• [Task item]: Each line of the data has to be written out again exactly as shown.

• [Material for this exercise]:
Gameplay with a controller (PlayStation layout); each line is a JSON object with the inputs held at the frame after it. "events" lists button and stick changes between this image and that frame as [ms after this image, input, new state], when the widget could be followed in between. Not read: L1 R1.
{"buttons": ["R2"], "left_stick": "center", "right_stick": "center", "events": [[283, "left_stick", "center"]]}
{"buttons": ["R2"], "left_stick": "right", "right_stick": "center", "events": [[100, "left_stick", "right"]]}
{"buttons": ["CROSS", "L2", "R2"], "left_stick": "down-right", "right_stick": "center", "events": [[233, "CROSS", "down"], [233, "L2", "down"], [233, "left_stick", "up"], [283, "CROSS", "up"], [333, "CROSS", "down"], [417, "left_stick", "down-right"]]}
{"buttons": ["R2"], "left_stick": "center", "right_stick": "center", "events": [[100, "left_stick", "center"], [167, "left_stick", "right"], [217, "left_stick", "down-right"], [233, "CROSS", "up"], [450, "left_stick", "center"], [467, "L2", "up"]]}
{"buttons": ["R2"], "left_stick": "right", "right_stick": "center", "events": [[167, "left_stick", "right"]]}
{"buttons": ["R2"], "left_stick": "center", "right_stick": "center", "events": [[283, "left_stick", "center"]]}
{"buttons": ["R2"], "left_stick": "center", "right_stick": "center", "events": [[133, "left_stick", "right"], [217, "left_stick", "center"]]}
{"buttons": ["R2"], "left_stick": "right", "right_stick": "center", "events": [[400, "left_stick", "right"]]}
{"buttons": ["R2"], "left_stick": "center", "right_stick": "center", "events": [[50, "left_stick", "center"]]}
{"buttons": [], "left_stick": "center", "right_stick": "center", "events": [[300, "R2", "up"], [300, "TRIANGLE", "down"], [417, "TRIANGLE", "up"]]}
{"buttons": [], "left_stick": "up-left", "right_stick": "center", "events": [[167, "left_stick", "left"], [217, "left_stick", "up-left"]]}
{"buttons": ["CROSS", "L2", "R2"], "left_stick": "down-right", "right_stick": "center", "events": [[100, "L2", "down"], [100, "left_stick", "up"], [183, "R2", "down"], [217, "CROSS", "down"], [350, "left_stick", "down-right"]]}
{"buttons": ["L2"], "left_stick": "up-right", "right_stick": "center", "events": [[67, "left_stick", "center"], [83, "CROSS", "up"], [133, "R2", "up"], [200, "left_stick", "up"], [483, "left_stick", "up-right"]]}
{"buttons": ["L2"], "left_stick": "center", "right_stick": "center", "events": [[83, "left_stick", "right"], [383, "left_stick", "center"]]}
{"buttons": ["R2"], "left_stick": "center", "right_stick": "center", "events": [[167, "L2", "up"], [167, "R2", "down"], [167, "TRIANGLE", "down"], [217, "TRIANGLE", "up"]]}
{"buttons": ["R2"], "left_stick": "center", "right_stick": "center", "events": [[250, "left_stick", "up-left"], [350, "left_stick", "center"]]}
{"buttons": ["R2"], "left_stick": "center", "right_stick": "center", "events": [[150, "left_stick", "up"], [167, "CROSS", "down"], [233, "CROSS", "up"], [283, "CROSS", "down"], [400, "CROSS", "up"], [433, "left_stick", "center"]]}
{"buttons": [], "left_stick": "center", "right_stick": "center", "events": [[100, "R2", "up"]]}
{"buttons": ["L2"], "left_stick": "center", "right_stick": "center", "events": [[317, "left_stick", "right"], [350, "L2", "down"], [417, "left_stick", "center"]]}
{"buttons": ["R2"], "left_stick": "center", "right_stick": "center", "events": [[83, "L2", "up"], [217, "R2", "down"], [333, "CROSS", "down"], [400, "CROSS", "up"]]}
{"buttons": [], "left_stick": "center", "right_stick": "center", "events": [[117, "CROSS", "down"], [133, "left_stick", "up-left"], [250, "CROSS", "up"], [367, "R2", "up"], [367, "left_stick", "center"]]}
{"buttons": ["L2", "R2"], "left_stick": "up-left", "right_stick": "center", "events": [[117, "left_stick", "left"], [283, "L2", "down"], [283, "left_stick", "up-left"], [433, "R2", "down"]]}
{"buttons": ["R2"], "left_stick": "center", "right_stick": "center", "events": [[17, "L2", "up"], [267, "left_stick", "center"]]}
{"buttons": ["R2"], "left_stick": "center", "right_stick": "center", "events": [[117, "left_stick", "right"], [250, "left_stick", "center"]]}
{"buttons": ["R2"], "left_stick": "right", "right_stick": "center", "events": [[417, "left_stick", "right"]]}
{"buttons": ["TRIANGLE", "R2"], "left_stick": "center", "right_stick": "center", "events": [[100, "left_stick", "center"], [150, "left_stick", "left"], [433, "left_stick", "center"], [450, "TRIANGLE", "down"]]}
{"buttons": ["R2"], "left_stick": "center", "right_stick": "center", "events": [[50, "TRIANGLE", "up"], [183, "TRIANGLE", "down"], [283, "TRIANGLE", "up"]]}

• [Solution to this exercise]:
Gameplay with a controller (PlayStation layout); each line is a JSON object with the inputs held at the frame after it. "events" lists button and stick changes between this image and that frame as [ms after this image, input, new state], when the widget could be followed in between. Not read: L1 R1.
{"buttons": ["R2"], "left_stick": "center", "right_stick": "center", "events": [[283, "left_stick", "center"]]}
{"buttons": ["R2"], "left_stick": "right", "right_stick": "center", "events": [[100, "left_stick", "right"]]}
{"buttons": ["CROSS", "L2", "R2"], "left_stick": "down-right", "right_stick": "center", "events": [[233, "CROSS", "down"], [233, "L2", "down"], [233, "left_stick", "up"], [283, "CROSS", "up"], [333, "CROSS", "down"], [417, "left_stick", "down-right"]]}
{"buttons": ["R2"], "left_stick": "center", "right_stick": "center", "events": [[100, "left_stick", "center"], [167, "left_stick", "right"], [217, "left_stick", "down-right"], [233, "CROSS", "up"], [450, "left_stick", "center"], [467, "L2", "up"]]}
{"buttons": ["R2"], "left_stick": "right", "right_stick": "center", "events": [[167, "left_stick", "right"]]}
{"buttons": ["R2"], "left_stick": "center", "right_stick": "center", "events": [[283, "left_stick", "center"]]}
{"buttons": ["R2"], "left_stick": "center", "right_stick": "center", "events": [[133, "left_stick", "right"], [217, "left_stick", "center"]]}
{"buttons": ["R2"], "left_stick": "right", "right_stick": "center", "events": [[400, "left_stick", "right"]]}
{"buttons": ["R2"], "left_stick": "center", "right_stick": "center", "events": [[50, "left_stick", "center"]]}
{"buttons": [], "left_stick": "center", "right_stick": "center", "events": [[300, "R2", "up"], [300, "TRIANGLE", "down"], [417, "TRIANGLE", "up"]]}
{"buttons": [], "left_stick": "up-left", "right_stick": "center", "events": [[167, "left_stick", "left"], [217, "left_stick", "up-left"]]}
{"buttons": ["CROSS", "L2", "R2"], "left_stick": "down-right", "right_stick": "center", "events": [[100, "L2", "down"], [100, "left_stick", "up"], [183, "R2", "down"], [217, "CROSS", "down"], [350, "left_stick", "down-right"]]}
{"buttons": ["L2"], "left_stick": "up-right", "right_stick": "center", "events": [[67, "left_stick", "center"], [83, "CROSS", "up"], [133, "R2", "up"], [200, "left_stick", "up"], [483, "left_stick", "up-right"]]}
{"buttons": ["L2"], "left_stick": "center", "right_stick": "center", "events": [[83, "left_stick", "right"], [383, "left_stick", "center"]]}
{"buttons": ["R2"], "left_stick": "center", "right_stick": "center", "events": [[167, "L2", "up"], [167, "R2", "down"], [167, "TRIANGLE", "down"], [217, "TRIANGLE", "up"]]}
{"buttons": ["R2"], "left_stick": "center", "right_stick": "center", "events": [[250, "left_stick", "up-left"], [350, "left_stick", "center"]]}
{"buttons": ["R2"], "left_stick": "center", "right_stick": "center", "events": [[150, "left_stick", "up"], [167, "CROSS", "down"], [233, "CROSS", "up"], [283, "CROSS", "down"], [400, "CROSS", "up"], [433, "left_stick", "center"]]}
{"buttons": [], "left_stick": "center", "right_stick": "center", "events": [[100, "R2", "up"]]}
{"buttons": ["L2"], "left_stick": "center", "right_stick": "center", "events": [[317, "left_stick", "right"], [350, "L2", "down"], [417, "left_stick", "center"]]}
{"buttons": ["R2"], "left_stick": "center", "right_stick": "center", "events": [[83, "L2", "up"], [217, "R2", "down"], [333, "CROSS", "down"], [400, "CROSS", "up"]]}
{"buttons": [], "left_stick": "center", "right_stick": "center", "events": [[117, "CROSS", "down"], [133, "left_stick", "up-left"], [250, "CROSS", "up"], [367, "R2", "up"], [367, "left_stick", "center"]]}
{"buttons": ["L2", "R2"], "left_stick": "up-left", "right_stick": "center", "events": [[117, "left_stick", "left"], [283, "L2", "down"], [283, "left_stick", "up-left"], [433, "R2", "down"]]}
{"buttons": ["R2"], "left_stick": "center", "right_stick": "center", "events": [[17, "L2", "up"], [267, "left_stick", "center"]]}
{"buttons": ["R2"], "left_stick": "center", "right_stick": "center", "events": [[117, "left_stick", "right"], [250, "left_stick", "center"]]}
{"buttons": ["R2"], "left_stick": "right", "right_stick": "center", "events": [[417, "left_stick", "right"]]}
{"buttons": ["TRIANGLE", "R2"], "left_stick": "center", "right_stick": "center", "events": [[100, "left_stick", "center"], [150, "left_stick", "left"], [433, "left_stick", "center"], [450, "TRIANGLE", "down"]]}
{"buttons": ["R2"], "left_stick": "center", "right_stick": "center", "events": [[50, "TRIANGLE", "up"], [183, "TRIANGLE", "down"], [283, "TRIANGLE", "up"]]}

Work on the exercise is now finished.